[Saved entries]
= = = =

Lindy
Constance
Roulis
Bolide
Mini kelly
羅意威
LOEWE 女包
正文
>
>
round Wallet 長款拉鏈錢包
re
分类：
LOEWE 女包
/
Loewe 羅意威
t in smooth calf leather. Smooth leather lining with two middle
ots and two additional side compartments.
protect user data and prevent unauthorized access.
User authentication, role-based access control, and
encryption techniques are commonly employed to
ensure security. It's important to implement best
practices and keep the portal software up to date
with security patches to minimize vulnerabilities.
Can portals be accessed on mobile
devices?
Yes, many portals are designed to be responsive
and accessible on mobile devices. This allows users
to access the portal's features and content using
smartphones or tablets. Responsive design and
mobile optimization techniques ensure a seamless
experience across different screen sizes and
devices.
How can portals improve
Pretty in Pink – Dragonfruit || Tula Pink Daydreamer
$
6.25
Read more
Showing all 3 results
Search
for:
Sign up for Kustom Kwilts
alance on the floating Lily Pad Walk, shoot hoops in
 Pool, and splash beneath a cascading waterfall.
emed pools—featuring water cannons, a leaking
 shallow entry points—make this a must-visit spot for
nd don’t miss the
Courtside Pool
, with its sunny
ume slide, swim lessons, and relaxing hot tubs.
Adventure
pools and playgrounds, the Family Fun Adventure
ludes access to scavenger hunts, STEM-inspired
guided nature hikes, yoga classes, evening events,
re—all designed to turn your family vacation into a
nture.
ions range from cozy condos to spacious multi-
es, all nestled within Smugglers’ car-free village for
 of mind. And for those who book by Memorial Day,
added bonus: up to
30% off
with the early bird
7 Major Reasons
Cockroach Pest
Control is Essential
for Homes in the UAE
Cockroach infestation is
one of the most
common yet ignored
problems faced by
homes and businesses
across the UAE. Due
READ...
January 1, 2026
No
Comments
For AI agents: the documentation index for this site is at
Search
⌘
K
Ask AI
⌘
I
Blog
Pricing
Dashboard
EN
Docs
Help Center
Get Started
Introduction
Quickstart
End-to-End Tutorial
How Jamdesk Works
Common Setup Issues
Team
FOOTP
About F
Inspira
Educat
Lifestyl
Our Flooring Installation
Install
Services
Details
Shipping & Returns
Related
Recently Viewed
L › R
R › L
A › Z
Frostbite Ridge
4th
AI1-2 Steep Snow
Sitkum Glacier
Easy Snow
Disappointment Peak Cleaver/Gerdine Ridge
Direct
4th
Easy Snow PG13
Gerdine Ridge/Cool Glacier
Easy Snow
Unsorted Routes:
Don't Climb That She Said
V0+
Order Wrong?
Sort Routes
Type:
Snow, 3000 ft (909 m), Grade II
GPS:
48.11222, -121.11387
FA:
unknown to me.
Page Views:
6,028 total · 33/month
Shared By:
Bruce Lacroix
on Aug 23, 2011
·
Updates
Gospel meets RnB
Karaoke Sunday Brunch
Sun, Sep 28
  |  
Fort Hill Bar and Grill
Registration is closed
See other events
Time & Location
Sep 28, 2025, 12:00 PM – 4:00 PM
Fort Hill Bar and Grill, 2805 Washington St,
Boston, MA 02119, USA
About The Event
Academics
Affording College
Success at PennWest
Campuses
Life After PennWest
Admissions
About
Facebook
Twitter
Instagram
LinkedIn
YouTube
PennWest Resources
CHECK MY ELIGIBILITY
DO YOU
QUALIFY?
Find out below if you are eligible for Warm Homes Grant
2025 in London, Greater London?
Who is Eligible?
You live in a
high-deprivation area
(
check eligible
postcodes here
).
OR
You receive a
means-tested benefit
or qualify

= = = =

- [Required work]:
Return every line of the records above, reproducing each one character for character and in the same order.

- [Task response]:
Lindy
Constance
Roulis
Bolide
Mini kelly
羅意威
LOEWE 女包
正文
>
>
round Wallet 長款拉鏈錢包
re
分类：
LOEWE 女包
/
Loewe 羅意威
t in smooth calf leather. Smooth leather lining with two middle
ots and two additional side compartments.
protect user data and prevent unauthorized access.
User authentication, role-based access control, and
encryption techniques are commonly employed to
ensure security. It's important to implement best
practices and keep the portal software up to date
with security patches to minimize vulnerabilities.
Can portals be accessed on mobile
devices?
Yes, many portals are designed to be responsive
and accessible on mobile devices. This allows users
to access the portal's features and content using
smartphones or tablets. Responsive design and
mobile optimization techniques ensure a seamless
experience across different screen sizes and
devices.
How can portals improve
Pretty in Pink – Dragonfruit || Tula Pink Daydreamer
$
6.25
Read more
Showing all 3 results
Search
for:
Sign up for Kustom Kwilts
alance on the floating Lily Pad Walk, shoot hoops in
 Pool, and splash beneath a cascading waterfall.
emed pools—featuring water cannons, a leaking
 shallow entry points—make this a must-visit spot for
nd don’t miss the
Courtside Pool
, with its sunny
ume slide, swim lessons, and relaxing hot tubs.
Adventure
pools and playgrounds, the Family Fun Adventure
ludes access to scavenger hunts, STEM-inspired
guided nature hikes, yoga classes, evening events,
re—all designed to turn your family vacation into a
nture.
ions range from cozy condos to spacious multi-
es, all nestled within Smugglers’ car-free village for
 of mind. And for those who book by Memorial Day,
added bonus: up to
30% off
with the early bird
7 Major Reasons
Cockroach Pest
Control is Essential
for Homes in the UAE
Cockroach infestation is
one of the most
common yet ignored
problems faced by
homes and businesses
across the UAE. Due
READ...
January 1, 2026
No
Comments
For AI agents: the documentation index for this site is at
Search
⌘
K
Ask AI
⌘
I
Blog
Pricing
Dashboard
EN
Docs
Help Center
Get Started
Introduction
Quickstart
End-to-End Tutorial
How Jamdesk Works
Common Setup Issues
Team
FOOTP
About F
Inspira
Educat
Lifestyl
Our Flooring Installation
Install
Services
Details
Shipping & Returns
Related
Recently Viewed
L › R
R › L
A › Z
Frostbite Ridge
4th
AI1-2 Steep Snow
Sitkum Glacier
Easy Snow
Disappointment Peak Cleaver/Gerdine Ridge
Direct
4th
Easy Snow PG13
Gerdine Ridge/Cool Glacier
Easy Snow
Unsorted Routes:
Don't Climb That She Said
V0+
Order Wrong?
Sort Routes
Type:
Snow, 3000 ft (909 m), Grade II
GPS:
48.11222, -121.11387
FA:
unknown to me.
Page Views:
6,028 total · 33/month
Shared By:
Bruce Lacroix
on Aug 23, 2011
·
Updates
Gospel meets RnB
Karaoke Sunday Brunch
Sun, Sep 28
  |  
Fort Hill Bar and Grill
Registration is closed
See other events
Time & Location
Sep 28, 2025, 12:00 PM – 4:00 PM
Fort Hill Bar and Grill, 2805 Washington St,
Boston, MA 02119, USA
About The Event
Academics
Affording College
Success at PennWest
Campuses
Life After PennWest
Admissions
About
Facebook
Twitter
Instagram
LinkedIn
YouTube
PennWest Resources
CHECK MY ELIGIBILITY
DO YOU
QUALIFY?
Find out below if you are eligible for Warm Homes Grant
2025 in London, Greater London?
Who is Eligible?
You live in a
high-deprivation area
(
check eligible
postcodes here
).
OR
You receive a
means-tested benefit
or qualify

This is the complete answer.